Re: [1067] Schwarze See [Arash, Giada]

Beitrag von Giada Salvaza Rossi »

Giada krallt sich an der Reling fest und sucht die Meeresoberfläche nach Arash ab. Ihre Hände reißen Splitter aus der Reling. Er taucht nicht auf! Eine Bewegung hinter ihr - sie wirbelt herum, schlägt zu, der Mast knirscht und bricht. Doch von Arash keine Spur. Nur Wellen und Wind im Segel. Das Segel! Es spannt sich durch den nun schrägen Mast, flattert und lockt. Sie reißt die Seile herunter, reißt das Segel herunter, reißt alles herunter!
Zeit fliegt, schwarze Wolken, schwarzer Himmel, schwarze See. Niemand ist hier außer ihr, alle sind geflohen. Sie hetzt von einem Ende des kleinen Bootes zum anderen, fällt beinahe, krallt sich in Holz und Netze, Takelage und Riemen.



Es dauerte Stunden. Irgendwann brachte das kalte Auf und Ab der Wellen, die schwarze Leere eine Art von Ruhe. Der ewige Druck des Hungers blieb, doch der Zorn kühlte ab zu dem schwelenden Funken Glut, der sich unter dem Gleichmaß von Nacht zu Nacht begraben ließ.

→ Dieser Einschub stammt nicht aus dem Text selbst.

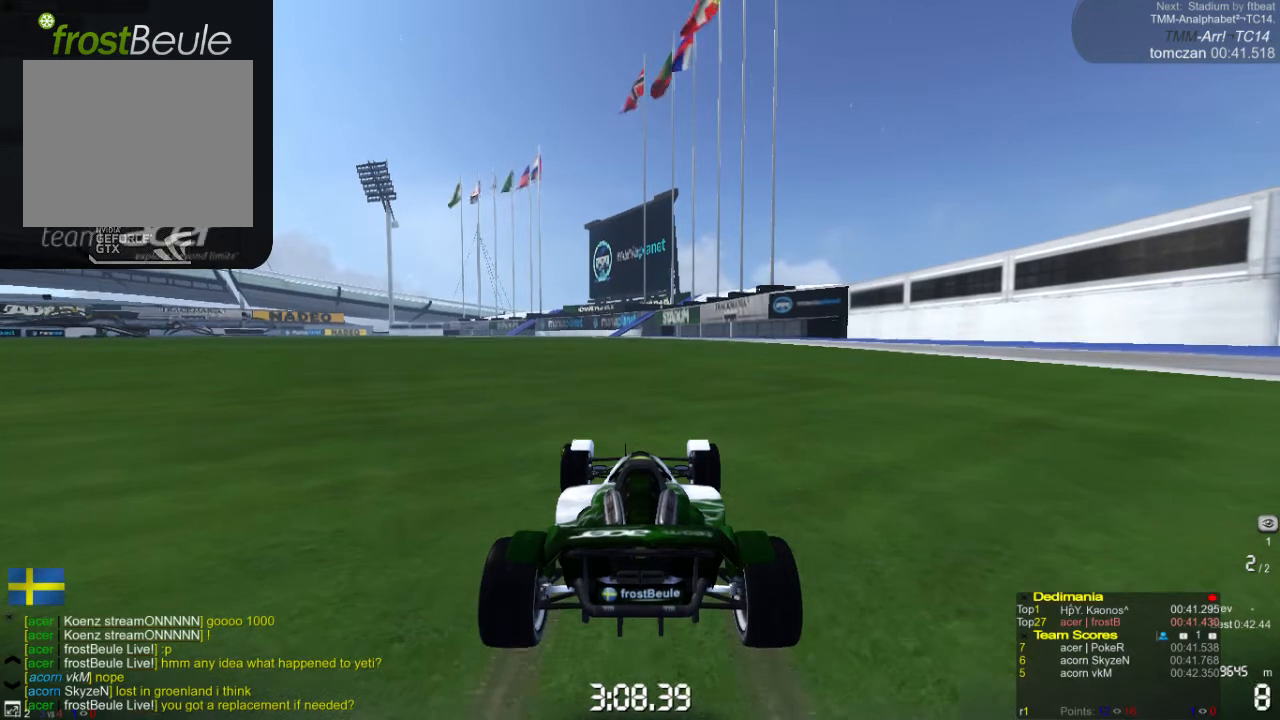
{"buttons": ["A"], "left_stick": "right", "events": [[267, "left_stick", "left"], [400, "left_stick", "right"]]}
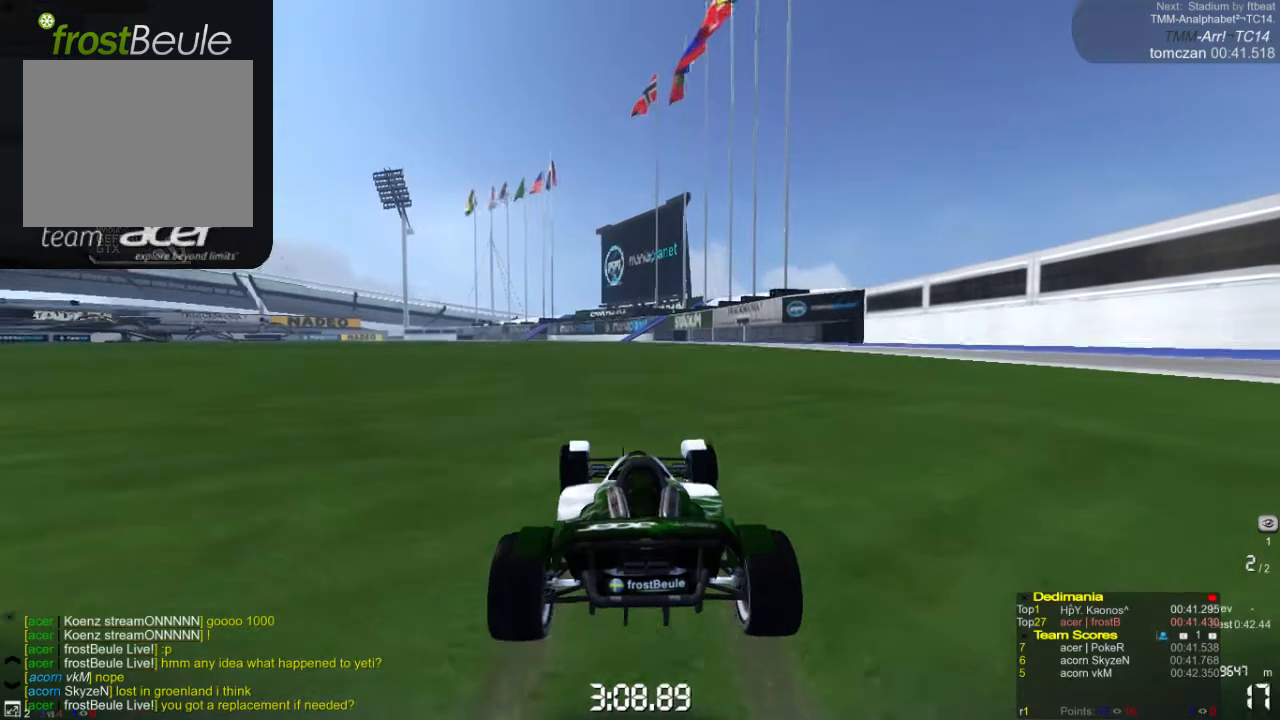
{"buttons": ["A"], "left_stick": "left", "events": [[100, "left_stick", "left"], [300, "left_stick", "right"], [500, "left_stick", "left"]]}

Doch mit der Klarheit kam auch die nüchterne Erkenntnis davon, was sie angerichtet hatte. Das Boot lag in Trümmern. Arash war fort. Hatte sie ihn umgebracht? Nein, da war kein Blut, nicht an ihr, nicht auf ihrer Zunge. Die Ungewissheit nagte an ihr. Sie hatte die Kontrolle verloren und nun saß sie auf einem sinkenden Haufen Brennholz. Sank das Boot wirklich? Wasser war hereingeschwappt, wo der Mast das Boot in Schieflage geworfen hatte, aber zum Glück war nichts tatsächlich geborsten und der Mast hatte das Boot nicht umgerissen. Sie wuchtete seine gebrochenen Reste über Bord, schlug mit einem der Haumesser die verhedderte Takelage los und es sah aus als könnte das Boot zumindest den kommenden Tag überstehen. In der Ferne wurde der Himmel bereits grauer, die Zeit ging aus. Giada verfluchte sich selbst, verfluchte den Gangrel, verfluchte die Sonne und die ganze Welt. Sie warf den Anker aus und musste hoffen, nicht einfach von der Küste abgetrieben zu werden.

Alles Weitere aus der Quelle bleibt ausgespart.